> Activity
Filter the records below down to the lines that contain the string "part", and copy each of those lines.

[Stored data]
========

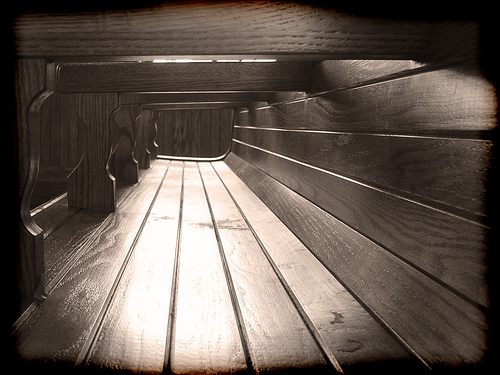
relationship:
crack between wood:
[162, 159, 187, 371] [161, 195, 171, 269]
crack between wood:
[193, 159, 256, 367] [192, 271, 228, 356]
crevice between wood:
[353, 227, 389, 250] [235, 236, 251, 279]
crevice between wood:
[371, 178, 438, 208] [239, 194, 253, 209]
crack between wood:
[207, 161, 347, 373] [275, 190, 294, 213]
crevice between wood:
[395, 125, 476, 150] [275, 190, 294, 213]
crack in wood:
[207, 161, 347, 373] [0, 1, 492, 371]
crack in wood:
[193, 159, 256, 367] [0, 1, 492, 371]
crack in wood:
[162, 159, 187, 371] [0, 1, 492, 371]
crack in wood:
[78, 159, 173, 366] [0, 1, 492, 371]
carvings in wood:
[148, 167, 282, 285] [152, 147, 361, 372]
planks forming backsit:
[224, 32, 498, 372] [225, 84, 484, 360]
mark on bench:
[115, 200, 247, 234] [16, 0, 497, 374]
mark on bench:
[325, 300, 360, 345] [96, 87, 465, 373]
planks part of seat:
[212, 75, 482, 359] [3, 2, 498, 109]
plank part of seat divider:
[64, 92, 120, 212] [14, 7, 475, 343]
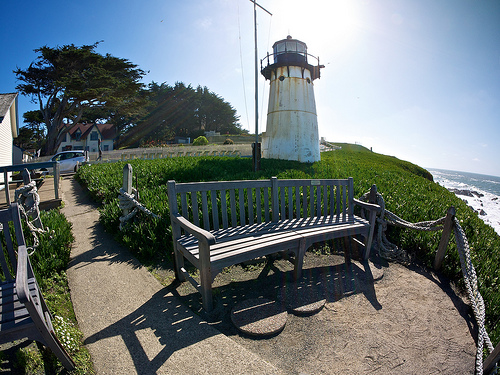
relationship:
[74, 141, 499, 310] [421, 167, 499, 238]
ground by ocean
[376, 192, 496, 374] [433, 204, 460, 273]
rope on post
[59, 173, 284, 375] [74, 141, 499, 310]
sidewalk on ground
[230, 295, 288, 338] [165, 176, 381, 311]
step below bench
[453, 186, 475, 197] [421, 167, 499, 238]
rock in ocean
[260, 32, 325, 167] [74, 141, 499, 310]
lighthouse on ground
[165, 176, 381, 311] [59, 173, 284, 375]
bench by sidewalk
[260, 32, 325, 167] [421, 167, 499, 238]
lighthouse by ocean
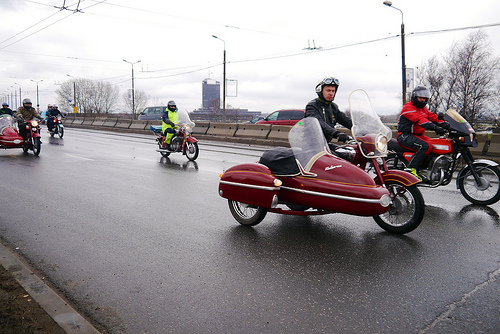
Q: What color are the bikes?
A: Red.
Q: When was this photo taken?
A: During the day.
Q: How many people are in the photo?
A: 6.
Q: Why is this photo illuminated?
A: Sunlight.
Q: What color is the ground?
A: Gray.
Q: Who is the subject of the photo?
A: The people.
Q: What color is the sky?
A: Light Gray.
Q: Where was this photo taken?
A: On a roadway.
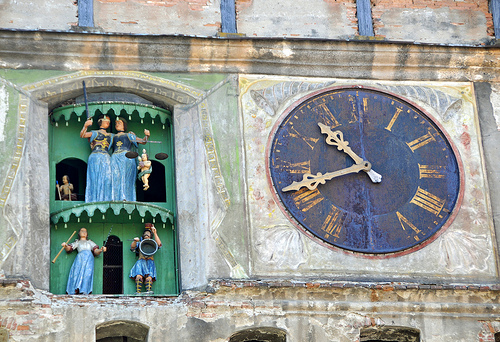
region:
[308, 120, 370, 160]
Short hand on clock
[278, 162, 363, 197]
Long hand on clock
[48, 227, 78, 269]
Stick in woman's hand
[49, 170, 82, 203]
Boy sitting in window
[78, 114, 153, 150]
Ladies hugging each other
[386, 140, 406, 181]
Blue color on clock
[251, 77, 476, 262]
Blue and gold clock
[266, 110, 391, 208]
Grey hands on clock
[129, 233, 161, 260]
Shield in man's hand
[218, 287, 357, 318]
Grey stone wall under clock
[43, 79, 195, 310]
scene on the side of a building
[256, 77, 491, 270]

========

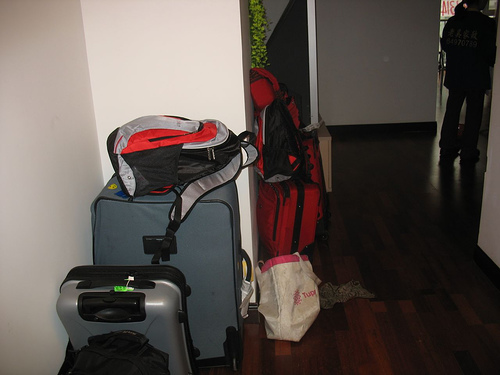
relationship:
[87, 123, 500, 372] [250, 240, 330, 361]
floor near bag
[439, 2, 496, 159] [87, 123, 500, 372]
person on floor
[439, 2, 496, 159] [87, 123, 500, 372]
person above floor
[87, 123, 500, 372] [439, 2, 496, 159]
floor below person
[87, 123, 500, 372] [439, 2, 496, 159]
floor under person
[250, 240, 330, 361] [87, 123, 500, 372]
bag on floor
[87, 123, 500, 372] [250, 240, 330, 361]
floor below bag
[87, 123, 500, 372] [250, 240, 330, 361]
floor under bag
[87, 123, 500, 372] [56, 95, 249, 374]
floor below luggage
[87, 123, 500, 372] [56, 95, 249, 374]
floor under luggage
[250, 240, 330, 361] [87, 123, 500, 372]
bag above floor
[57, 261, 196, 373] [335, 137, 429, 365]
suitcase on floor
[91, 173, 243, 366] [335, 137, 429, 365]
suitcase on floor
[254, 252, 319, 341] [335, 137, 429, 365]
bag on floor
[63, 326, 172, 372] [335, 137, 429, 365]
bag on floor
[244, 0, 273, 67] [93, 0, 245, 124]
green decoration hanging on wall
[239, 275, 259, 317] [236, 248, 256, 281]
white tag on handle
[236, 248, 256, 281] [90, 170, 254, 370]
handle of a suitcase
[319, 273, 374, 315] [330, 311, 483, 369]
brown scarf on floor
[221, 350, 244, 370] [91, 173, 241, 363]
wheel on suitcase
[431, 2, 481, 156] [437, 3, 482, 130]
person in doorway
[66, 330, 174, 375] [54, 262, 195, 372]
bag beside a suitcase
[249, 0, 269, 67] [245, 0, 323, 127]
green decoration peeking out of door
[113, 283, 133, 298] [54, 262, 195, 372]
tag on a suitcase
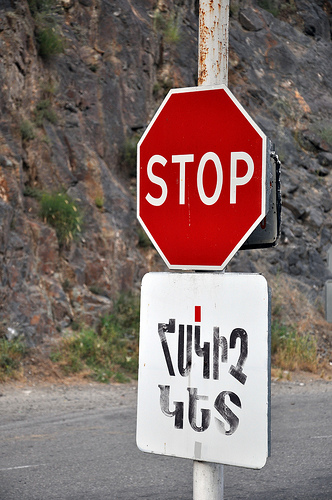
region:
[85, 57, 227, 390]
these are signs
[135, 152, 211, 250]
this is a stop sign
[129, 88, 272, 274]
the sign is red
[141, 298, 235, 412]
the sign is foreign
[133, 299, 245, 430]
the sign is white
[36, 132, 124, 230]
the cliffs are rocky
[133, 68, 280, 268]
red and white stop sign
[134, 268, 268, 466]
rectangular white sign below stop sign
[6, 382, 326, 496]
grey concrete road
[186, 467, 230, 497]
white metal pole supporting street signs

========

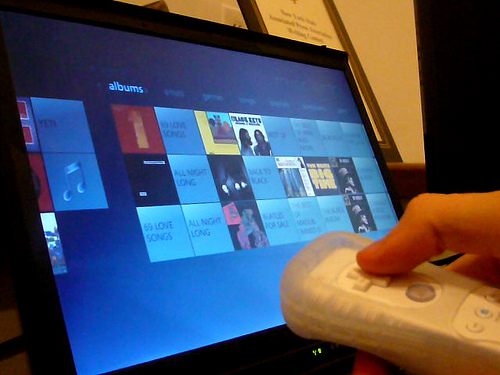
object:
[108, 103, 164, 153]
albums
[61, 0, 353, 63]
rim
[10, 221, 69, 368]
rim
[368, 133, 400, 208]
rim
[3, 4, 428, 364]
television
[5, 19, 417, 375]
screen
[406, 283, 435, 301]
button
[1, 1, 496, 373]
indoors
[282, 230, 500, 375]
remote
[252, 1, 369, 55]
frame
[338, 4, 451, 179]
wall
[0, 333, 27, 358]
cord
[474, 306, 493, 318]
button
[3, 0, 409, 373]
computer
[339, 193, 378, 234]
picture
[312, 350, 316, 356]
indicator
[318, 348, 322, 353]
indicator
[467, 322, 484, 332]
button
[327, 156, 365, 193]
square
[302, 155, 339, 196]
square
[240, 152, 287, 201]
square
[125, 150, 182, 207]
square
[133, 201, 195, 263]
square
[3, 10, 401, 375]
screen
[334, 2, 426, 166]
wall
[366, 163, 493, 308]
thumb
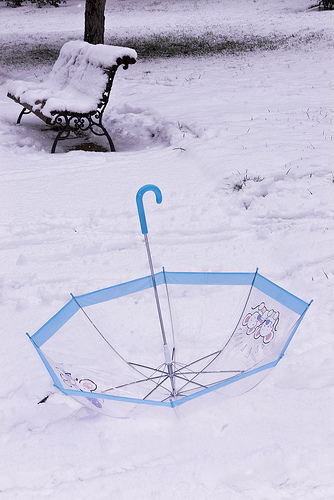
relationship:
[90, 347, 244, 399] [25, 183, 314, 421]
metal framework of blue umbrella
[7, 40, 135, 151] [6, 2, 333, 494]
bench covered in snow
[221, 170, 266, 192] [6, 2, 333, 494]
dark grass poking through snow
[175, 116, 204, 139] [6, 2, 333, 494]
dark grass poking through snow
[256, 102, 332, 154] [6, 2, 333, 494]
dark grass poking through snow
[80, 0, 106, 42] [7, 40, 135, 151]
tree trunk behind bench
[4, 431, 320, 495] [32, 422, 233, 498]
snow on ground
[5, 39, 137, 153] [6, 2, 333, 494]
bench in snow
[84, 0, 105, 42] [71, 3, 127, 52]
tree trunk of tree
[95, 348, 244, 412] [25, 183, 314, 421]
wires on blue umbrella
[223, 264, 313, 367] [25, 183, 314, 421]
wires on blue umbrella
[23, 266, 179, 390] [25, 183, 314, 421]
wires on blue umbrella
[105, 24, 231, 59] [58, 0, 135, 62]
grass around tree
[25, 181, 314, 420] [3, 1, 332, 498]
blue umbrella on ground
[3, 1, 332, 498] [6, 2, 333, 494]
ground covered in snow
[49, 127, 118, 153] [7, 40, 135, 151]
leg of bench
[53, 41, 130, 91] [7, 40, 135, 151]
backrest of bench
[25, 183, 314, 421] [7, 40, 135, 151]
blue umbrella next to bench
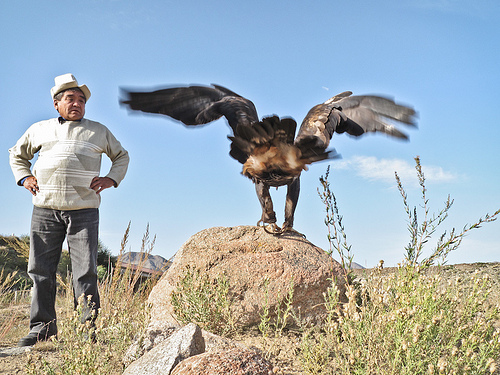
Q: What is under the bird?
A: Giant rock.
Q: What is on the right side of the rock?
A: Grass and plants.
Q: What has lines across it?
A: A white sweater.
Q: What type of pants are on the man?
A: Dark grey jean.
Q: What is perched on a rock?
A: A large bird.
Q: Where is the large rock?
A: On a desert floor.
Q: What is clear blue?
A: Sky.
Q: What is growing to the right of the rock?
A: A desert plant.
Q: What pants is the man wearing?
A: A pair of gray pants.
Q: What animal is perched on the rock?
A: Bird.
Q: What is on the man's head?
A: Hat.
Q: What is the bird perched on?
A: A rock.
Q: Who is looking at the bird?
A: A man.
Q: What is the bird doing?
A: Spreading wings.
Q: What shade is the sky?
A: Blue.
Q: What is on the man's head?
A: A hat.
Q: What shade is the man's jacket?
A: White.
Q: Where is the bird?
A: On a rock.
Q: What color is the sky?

========

> Solution for this exercise
planks part of seat:
plank part of seat divider:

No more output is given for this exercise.